Há quase um mês, o espaço conhecido como Biblioteca Comunitária Okupação já não funciona com a mesma vivacidade que se via em outros momentos desde sua criação em 2017. Isso porque, durante o mês de março, a biblioteca que funciona no bairro Antônio Bezerra, em Fortaleza, esteve na mira da empresa Ambiental Ceará, e teve parte de sua estrutura física comprometida em virtude de um serviço público.
Tudo começou entre os dias 17 e 18 de março, quando a equipe de responsabilidade social da empresa Ambiental Ceará - empreendimento da Aegea Saneamento, que possui parceria público-privada com a Companhia de Água e Esgoto do Ceará (Cagece), e é responsável pelos serviços de coleta, afastamento e tratamento de esgoto em 24 municípios cearenses - comunicou aos responsáveis da biblioteca comunitária a necessidade de saída do local devido aos riscos oferecidos por uma obra pública de substituição de 132 metros de rede de esgoto, realizada atrás do espaço da biblioteca.
“Eles entraram em contato numa terça-feira e pediram para a gente sair no dia seguinte, na quarta-feira. Aí eu disse que não tinha condições, porque eles tinham que garantir nossa alimentação, hospedagem e transporte. Inclusive, eu solicitei um engenheiro para realização de uma vistoria do nosso imóvel naquele momento para depois que a obra passar eles ressarcirem a gente pelo que foi danificado”, afirma o poeta, educador e coordenador da Biblioteca Comunitária Okupação, Baticum Proletário, que revela a urgência no esvaziamento do espaço que foi solicitado pela empresa.

--*--

_Lista de tarefas_
• a. Transcreva do texto sobre a Biblioteca Comunitária Okupação tudo o que vai de "Tudo começou entre" até "espaço da biblioteca.".
• b. Responda com base no texto sobre a Biblioteca Comunitária Okupação:
(i) Em que ano a biblioteca foi criada?
(ii) Quantos metros de rede de esgoto a obra pública iria substituir?
(iii) Em que dia da semana a empresa entrou em contato com a biblioteca?
• c. Dê continuidade ao texto sobre a Biblioteca Comunitária Okupação a partir do ponto em que ele termina.

_Material fornecido_
--*--

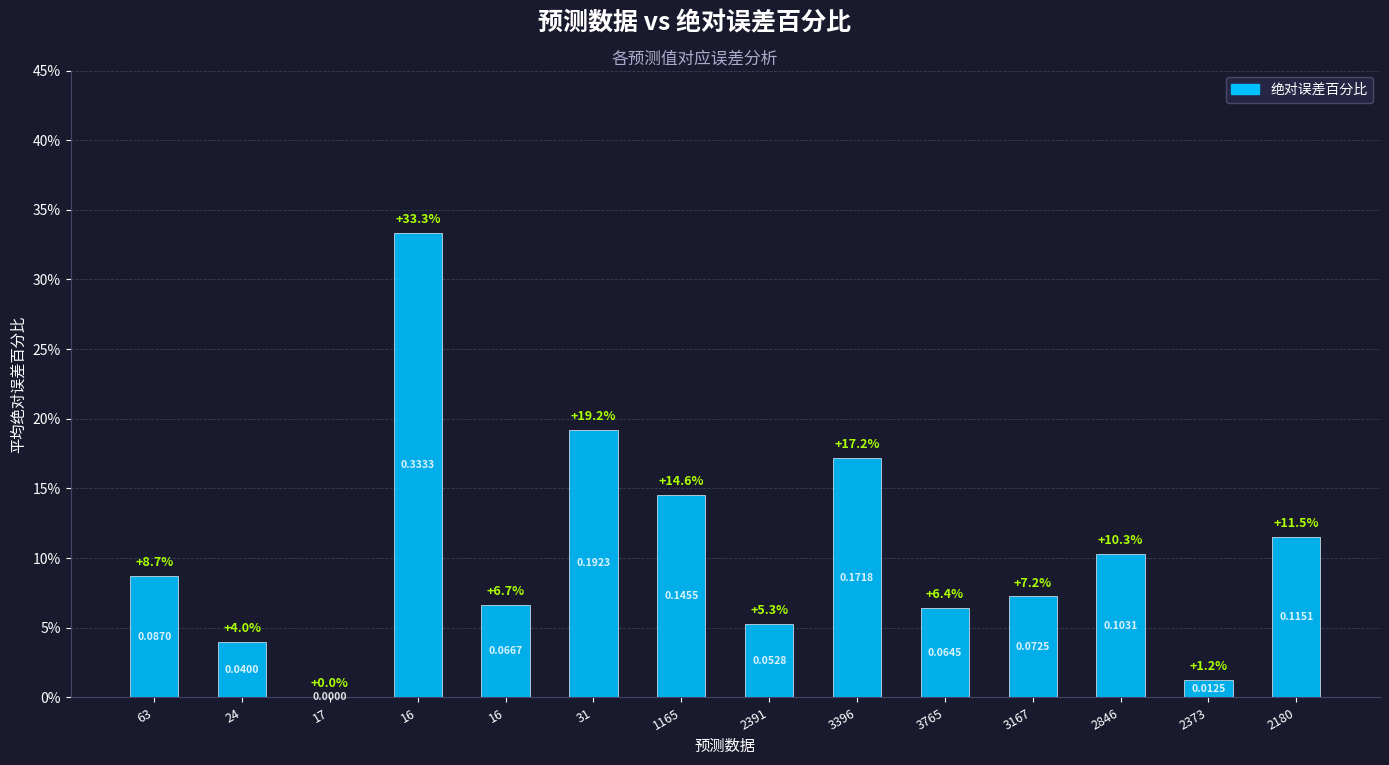

What is the label of the 10th bar from the left?

3765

--*--

_Respostas por tarefa_
• a.
Tudo começou entre os dias 17 e 18 de março, quando a equipe de responsabilidade social da empresa Ambiental Ceará - empreendimento da Aegea Saneamento, que possui parceria público-privada com a Companhia de Água e Esgoto do Ceará (Cagece), e é responsável pelos serviços de coleta, afastamento e tratamento de esgoto em 24 municípios cearenses - comunicou aos responsáveis da biblioteca comunitária a necessidade de saída do local devido aos riscos oferecidos por uma obra pública de substituição de 132 metros de rede de esgoto, realizada atrás do espaço da biblioteca.

• b.
(i) Em 2017.
(ii) 132 metros.
(iii) Numa terça-feira.

• c.
Apesar da demanda colocada pelo coordenador do espaço, a equipe de responsabilidade social da empresa não atendeu a solicitação. Com a negativa de entrega dos documentos que garantiriam a Baticum a certeza de reparação dos danos causados pela empresa ao seu imóvel, o poeta resistiu aos pedidos de esvaziamento do espaço, e informou para a equipe que sairia somente após o recebimento dos documentos. Somente uma semana depois, por volta do dia 25 de março, a equipe de responsabilidade social retornou à comunidade, atendendo o pedido da coordenação da biblioteca.
Procurado pelo Brasil de Fato Ceará sobre as condições de estadia prestadas pela empresa, Baticum afirma que está alojado no Hotel Íbis há quase um mês, desde o início das obras. Ele destaca que apesar do serviço de estadia e alimentação garantidos pela empresa, existem diversas falhas no processo de operação da construção. “Essa obra é muito mal planejada, eles destruíram o nosso jardim, o espaço da biblioteca, a calçada, o piso de uma praça pequena em que a gente construiu, derrubaram as mais de quatro árvores que tinham próximas e que permitiam uma sombra e boa ventilação no local”, aponta.
A cantora e musicista, Michelle Freitas, destaca também o processo de reforma que o espaço havia passado há pouco tempo, construído pelas mãos dos próprios moradores da comunidade que contribuem com a realização das atividades na biblioteca. “Recentemente tínhamos reunido pessoas para pintar e para avivar o local, para ficar lindo. Então estava bem colorido, estava bem participativo, e ver tudo destruído, e nosso serviço, nossa ação, ter ido por água abaixo é completamente desesperador e frustrante. É decepcionante!”, aponta.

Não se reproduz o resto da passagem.